◆ WORK TASK
Down to the last character, repeat the entries beneath this task.

---

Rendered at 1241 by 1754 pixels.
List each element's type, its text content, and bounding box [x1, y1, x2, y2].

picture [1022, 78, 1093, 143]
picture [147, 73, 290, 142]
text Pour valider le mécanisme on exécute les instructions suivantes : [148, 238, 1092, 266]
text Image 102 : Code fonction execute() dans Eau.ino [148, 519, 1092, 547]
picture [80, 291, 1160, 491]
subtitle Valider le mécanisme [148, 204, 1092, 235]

---

◆ EXERCISE ANSWER
Rendered at 1241 by 1754 pixels.
List each element's type, its text content, and bounding box [x1, y1, x2, y2].

picture [1022, 78, 1093, 143]
picture [147, 73, 290, 142]
text Pour valider le mécanisme on exécute les instructions suivantes : [148, 238, 1092, 266]
text Image 102 : Code fonction execute() dans Eau.ino [148, 519, 1092, 547]
picture [80, 291, 1160, 491]
subtitle Valider le mécanisme [148, 204, 1092, 235]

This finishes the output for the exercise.